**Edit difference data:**
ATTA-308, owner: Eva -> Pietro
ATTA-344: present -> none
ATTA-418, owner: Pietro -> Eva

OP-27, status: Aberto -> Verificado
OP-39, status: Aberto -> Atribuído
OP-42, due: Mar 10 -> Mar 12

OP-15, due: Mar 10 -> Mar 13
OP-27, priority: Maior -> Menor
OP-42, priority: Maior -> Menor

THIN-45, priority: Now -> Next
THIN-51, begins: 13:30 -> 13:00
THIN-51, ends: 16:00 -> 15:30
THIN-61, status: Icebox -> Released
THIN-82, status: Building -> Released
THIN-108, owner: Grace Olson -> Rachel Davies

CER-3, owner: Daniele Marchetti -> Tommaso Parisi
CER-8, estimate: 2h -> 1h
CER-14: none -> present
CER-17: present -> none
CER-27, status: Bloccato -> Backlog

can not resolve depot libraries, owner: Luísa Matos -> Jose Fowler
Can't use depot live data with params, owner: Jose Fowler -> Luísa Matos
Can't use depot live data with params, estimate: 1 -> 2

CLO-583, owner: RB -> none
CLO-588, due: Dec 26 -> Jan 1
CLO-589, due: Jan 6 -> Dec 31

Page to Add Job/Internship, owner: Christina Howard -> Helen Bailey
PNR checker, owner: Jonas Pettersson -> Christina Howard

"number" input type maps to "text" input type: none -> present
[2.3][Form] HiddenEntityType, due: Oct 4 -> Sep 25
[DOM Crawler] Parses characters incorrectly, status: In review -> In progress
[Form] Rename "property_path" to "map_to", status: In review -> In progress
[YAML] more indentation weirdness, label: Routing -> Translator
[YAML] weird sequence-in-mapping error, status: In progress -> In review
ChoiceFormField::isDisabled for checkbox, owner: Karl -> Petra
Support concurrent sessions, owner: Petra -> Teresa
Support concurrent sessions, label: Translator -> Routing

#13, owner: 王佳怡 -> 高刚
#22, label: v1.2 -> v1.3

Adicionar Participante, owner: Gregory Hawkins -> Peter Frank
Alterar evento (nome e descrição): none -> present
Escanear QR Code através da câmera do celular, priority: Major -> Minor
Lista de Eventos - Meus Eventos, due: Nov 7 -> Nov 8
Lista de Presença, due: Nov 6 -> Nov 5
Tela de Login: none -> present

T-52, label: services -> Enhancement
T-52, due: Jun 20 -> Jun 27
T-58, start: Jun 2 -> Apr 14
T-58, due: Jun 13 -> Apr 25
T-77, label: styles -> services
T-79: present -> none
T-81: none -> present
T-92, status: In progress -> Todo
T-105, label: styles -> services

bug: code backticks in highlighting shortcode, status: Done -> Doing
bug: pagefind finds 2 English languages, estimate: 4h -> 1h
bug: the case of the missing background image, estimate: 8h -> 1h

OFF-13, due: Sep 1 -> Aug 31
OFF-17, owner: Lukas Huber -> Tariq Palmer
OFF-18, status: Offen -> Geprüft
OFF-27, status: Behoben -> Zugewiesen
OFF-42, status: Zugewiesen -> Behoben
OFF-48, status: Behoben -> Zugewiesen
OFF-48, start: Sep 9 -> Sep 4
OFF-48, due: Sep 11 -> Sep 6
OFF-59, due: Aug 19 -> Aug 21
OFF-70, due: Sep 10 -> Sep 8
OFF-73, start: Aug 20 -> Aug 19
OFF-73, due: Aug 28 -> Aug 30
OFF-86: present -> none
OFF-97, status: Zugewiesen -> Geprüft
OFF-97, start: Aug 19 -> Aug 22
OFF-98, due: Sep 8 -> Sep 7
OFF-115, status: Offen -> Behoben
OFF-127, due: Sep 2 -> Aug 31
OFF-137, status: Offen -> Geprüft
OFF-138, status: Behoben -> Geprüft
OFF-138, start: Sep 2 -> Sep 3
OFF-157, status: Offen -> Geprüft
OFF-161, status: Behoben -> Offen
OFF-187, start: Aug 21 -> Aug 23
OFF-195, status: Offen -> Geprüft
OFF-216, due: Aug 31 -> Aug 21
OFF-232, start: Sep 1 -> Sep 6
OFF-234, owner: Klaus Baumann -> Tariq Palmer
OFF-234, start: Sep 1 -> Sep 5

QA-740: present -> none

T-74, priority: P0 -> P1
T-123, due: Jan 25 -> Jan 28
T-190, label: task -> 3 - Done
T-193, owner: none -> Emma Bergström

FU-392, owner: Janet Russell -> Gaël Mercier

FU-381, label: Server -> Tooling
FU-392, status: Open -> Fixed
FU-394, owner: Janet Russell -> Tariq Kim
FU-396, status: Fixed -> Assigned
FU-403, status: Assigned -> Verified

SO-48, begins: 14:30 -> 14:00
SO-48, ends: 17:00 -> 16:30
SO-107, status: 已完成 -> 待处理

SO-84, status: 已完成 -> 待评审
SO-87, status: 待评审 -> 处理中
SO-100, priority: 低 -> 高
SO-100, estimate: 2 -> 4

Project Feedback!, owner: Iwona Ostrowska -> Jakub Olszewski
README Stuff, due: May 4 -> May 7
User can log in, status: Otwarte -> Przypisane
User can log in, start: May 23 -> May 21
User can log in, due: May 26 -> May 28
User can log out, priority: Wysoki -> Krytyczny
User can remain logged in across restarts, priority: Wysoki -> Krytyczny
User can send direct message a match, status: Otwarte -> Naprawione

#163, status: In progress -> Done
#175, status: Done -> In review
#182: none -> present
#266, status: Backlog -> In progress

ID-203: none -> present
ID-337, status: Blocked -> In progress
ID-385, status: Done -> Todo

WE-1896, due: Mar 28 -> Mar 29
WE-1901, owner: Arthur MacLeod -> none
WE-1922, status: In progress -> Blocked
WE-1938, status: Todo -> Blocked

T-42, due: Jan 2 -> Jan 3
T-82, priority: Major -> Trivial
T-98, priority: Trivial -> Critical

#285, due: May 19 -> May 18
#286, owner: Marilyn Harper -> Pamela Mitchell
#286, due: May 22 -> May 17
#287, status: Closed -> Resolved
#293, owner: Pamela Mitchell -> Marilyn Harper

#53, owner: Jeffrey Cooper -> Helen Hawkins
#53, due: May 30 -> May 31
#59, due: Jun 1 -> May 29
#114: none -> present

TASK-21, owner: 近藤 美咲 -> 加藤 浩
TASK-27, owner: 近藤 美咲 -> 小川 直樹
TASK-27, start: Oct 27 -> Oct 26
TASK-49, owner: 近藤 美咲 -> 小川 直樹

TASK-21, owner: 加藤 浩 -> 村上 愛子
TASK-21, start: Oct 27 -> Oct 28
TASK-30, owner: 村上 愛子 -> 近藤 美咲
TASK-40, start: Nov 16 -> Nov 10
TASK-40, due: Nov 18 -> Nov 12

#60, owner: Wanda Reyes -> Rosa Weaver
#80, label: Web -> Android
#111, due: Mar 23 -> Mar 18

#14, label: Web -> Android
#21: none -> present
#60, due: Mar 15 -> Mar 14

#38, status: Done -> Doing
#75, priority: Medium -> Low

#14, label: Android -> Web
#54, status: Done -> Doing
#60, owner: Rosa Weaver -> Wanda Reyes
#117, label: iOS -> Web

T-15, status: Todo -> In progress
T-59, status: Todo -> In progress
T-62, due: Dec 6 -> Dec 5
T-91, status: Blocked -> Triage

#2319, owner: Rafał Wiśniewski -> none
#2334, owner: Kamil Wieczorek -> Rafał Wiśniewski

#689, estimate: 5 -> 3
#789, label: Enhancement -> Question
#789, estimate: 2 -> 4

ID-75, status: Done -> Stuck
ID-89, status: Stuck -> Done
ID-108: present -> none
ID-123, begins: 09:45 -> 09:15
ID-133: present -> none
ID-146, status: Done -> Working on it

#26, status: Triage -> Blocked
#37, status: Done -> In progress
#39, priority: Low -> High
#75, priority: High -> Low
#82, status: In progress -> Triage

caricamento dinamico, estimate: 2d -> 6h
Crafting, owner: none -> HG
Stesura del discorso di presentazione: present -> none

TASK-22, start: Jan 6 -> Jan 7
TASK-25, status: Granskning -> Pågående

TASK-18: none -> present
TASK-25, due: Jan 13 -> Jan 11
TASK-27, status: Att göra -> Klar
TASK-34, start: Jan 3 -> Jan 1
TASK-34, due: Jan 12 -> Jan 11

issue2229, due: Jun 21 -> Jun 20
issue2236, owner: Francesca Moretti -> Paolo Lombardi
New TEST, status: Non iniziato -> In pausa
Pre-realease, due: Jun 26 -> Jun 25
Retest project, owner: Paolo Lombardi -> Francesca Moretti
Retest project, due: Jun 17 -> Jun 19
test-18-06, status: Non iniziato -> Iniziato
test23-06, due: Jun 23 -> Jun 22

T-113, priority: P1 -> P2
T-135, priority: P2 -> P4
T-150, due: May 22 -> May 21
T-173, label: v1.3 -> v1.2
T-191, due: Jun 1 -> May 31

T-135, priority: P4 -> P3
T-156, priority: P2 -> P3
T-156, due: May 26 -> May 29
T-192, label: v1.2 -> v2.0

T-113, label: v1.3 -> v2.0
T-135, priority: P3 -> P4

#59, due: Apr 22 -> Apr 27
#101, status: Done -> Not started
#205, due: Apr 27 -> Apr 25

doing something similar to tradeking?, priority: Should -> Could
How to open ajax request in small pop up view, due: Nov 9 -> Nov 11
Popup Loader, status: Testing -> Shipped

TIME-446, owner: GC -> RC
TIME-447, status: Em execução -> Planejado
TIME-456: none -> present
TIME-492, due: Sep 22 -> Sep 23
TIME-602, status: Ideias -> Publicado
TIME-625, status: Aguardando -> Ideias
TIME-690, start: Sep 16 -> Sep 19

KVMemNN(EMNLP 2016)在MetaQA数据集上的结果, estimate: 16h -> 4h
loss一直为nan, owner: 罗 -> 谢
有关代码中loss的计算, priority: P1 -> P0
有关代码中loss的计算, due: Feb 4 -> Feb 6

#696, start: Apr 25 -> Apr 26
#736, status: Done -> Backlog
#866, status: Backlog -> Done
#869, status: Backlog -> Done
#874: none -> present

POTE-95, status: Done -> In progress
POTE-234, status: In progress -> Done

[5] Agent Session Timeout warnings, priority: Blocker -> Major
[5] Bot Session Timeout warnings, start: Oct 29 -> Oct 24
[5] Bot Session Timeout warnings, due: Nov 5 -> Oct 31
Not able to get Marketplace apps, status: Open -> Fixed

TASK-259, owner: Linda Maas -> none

**Activity:**
Would you retype the lines above from the one with "SO-100, priority: 低 -> 高" down to the one with "User can send", word for word, both ends included and no other lines?

**Answer to this exercise:**
SO-100, priority: 低 -> 高
SO-100, estimate: 2 -> 4

Project Feedback!, owner: Iwona Ostrowska -> Jakub Olszewski
README Stuff, due: May 4 -> May 7
User can log in, status: Otwarte -> Przypisane
User can log in, start: May 23 -> May 21
User can log in, due: May 26 -> May 28
User can log out, priority: Wysoki -> Krytyczny
User can remain logged in across restarts, priority: Wysoki -> Krytyczny
User can send direct message a match, status: Otwarte -> Naprawione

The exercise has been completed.